Fishing
F. Amos Bailey, MD Sep 28, 2021
Depression is a common problem encountered among patients on the palliative care service. Also there is a lot of concern about dignity and preserving it. It has been suggested that when working with debilitated people and looking toward the end-of-life, that a screening question could be asked about what brings a person pleasure; a common part of dignity preserving therapy is life review. It is surprising how often fishing comes up when you talk to older men. I have taken to asking people how long it has been since they have been fishing.
There are some avid fishermen who despite disability have been out on the water in the last few weeks/months; hunters who were in their deer stands during the last hunting season or at least back at the hunting camp drinking beer and doing the kind of cooking men do when on their own. However, for what seems to be a larger majority the last time they have been fishing was years ago. And if they ever where an avid fisherman it was sometime in the past maybe as a youth, perhaps with a father or uncle. If they still had a rod, it is dusty, the line rotted and hooks rusty.
Strangely though fishing comes up again and again. I am not a fisherman now, but I have done my share as a son and then as an adult on rivers and lakes in West Virginia. What I do remember about fishing is that it can be cold, wet, hot, burning sun, hard, disappointing, and impossibly boring when nothing happens for hours or even a day. Every fisherman has had days of coming back empty handed. The last time I fished was now nearly 20 years ago. I had gone on a trip with some buddies before moving back to work at the university. That day I was standing in the river and spied a rock that seemed to be the perfect place for a trout. I knew that if I cast upstream from the rock, the current would carry my bait directly in front of his lair. It was a magic moment when I caught my last fish.
I think that is why I often hear fishing being offered up as something to yearn for as it is easy to idealized. Stuck in your hospital bed being cold, wet, hot and even bored leads to the memories of being out in a boat or standing in a stream which can seem like paradise; especially when you have some magical moments to remember.
Recently I was reading a poem by Billy Collins that helped me understand how fishing could have such an allure, even for someone that had never been.

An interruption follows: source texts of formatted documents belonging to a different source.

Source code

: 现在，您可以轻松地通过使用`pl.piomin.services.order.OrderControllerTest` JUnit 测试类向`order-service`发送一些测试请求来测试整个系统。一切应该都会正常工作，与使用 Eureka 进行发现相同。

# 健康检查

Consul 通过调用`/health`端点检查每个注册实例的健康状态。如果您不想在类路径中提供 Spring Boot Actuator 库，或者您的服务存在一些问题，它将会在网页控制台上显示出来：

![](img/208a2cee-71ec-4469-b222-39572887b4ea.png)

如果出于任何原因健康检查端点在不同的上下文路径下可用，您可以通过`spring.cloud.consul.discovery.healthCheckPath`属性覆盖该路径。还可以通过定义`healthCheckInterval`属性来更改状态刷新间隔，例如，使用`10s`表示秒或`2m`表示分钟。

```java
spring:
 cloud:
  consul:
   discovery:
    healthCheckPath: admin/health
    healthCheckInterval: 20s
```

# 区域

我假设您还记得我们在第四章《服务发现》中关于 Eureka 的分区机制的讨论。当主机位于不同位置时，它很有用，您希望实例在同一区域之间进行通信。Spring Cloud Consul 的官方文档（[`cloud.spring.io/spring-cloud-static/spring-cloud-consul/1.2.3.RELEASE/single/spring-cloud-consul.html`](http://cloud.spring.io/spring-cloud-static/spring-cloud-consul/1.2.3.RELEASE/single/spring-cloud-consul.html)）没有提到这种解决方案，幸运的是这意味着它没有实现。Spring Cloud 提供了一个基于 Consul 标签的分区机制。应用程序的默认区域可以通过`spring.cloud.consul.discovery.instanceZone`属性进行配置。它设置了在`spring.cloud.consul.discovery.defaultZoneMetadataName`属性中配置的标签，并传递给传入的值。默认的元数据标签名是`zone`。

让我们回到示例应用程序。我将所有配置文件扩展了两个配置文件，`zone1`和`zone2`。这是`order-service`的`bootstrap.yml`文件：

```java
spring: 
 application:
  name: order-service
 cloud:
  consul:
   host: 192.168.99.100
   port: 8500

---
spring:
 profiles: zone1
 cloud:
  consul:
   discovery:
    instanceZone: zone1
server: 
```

Fishing on the Susquehanna in July
By Billy Collins
I have never been fishing on the Susquehanna
or on any river for that matter
to be perfectly honest.
Not in July or any month
have I had the pleasure--if it is a pleasure--
of fishing on the Susquehanna.
I am more likely to be found
in a quiet room like this one--
a painting of a woman on the wall,
a bowl of tangerines on the table--
trying to manufacture the sensation
of fishing on the Susquehanna.
There is little doubt
that others have been fishing
on the Susquehanna,
rowing upstream in a wooden boat,
sliding the oars under the water
then raising them to drip in the light.
But the nearest I have ever come to
fishing on the Susquehanna
was one afternoon in a museum in Philadelphia
when I balanced a little egg of time
in front of a painting
in which that river curled around a bend
under a blue cloud-ruffled sky,
dense trees along the banks,
and a fellow with a red bandanna
sitting in a small, green
flat-bottom boat
holding the thin whip of a pole.
That is something I am unlikely
ever to do, I remember
saying to myself and the person next to me.
Then I blinked and moved on
to other American scenes
of haystacks, water whitening over rocks,
even one of a brown hare
who seemed so wired with alertness
I imagined him springing right out of the frame.